Organisers behind a New York-based festival highlighting films from the Beijing Independent Film Festival (BIFF) that fell foul of local authorities have turned to Kickstarter.

BIFF

Cinema On The Edge: Best Of The Beijing Independent Film Festival 2012-2014 is scheduled to run from August 7-September 13 at museums and theatres across New York.

Critic and curator Shelly Kraicer, filmmaker J.P. Sniadecki and dGenerate Films founder Karen Chien have corralled 18 films from the likes of Ai Weiwei, Li Luo and Zou Xueping.

The films will screen in the US for the first time and are among a selection programmed by the Beijing Independent Film Festival (BIFF, pictured) that have met with resistance from Chinese officials over the last three years.

BIFF top brass were forced to cancel the festival in 2014 after men claiming to be villagers prevented filmmakers and members of the public from entering the Beijing suburb of Songzhuang where the event takes place. The films were never shown in China.
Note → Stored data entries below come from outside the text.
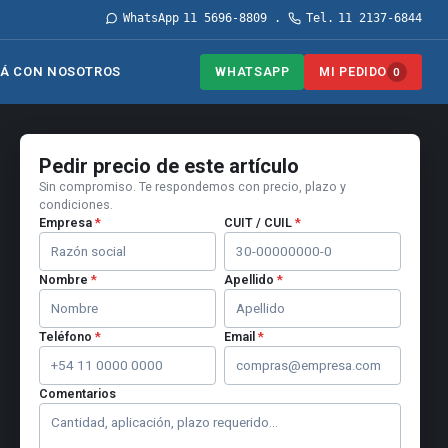
WhatsApp
11 5696-8809
Tel.
11 2137-6844
·
WHATSAPP
MI PEDIDO
Á CON NOSOTROS
0
Pedir precio de este artículo
Sin compromiso. Te respondemos con precio, plazo y
condiciones.
Empresa
*
CUIT / CUIL
*
Nombre
*
Apellido
*
Teléfono
*
Email
*
Comentarios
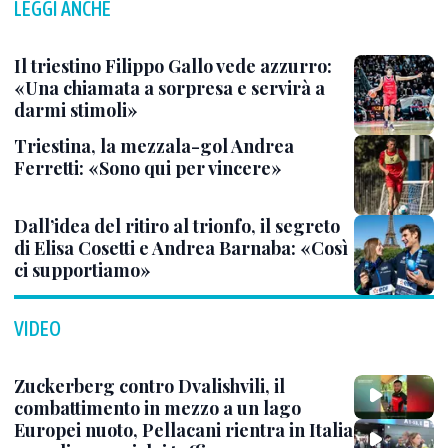
LEGGI ANCHE
Il triestino Filippo Gallo vede azzurro:
«Una chiamata a sorpresa e servirà a
darmi stimoli»
Triestina, la mezzala-gol Andrea
Ferretti: «Sono qui per vincere»
Dall’idea del ritiro al trionfo, il segreto
di Elisa Cosetti e Andrea Barnaba: «Così
ci supportiamo»
VIDEO
Zuckerberg contro Dvalishvili, il
combattimento in mezzo a un lago
Europei nuoto, Pellacani rientra in Italia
The 2012 festival was disrupted after the power supply was cut.

The organisers have turned to Kickstarter to raise funds to pay for guest travel and programme printing. A video introducing the campaign appears here.

“The independent films coming out of China continue to be at the forefront of aesthetic cinematic innovation,” said Kraicer. “Responding to the crazy, unpredictable changes in Chinese society and politics, these fearless directors are challenged to create sounds and images that stretch and enrich our imaginations.”

Films in the series include: Ai Wei Wei’s documentary Ping’an Xueqing, Li Luo’s Emperor Visits The Hell, Sniadecki and Libbie Cohn’s musical documentary People’s Park, Yang Mingming’s Female Directors and Wen Hui’s Listening To Third Grandmother’s Stories.

The New York cultural institutions that will show the films are Anthology Film Archives, Asia Society, Maysles Cinematheque, Museum Of Chinese In America and UnionDocs.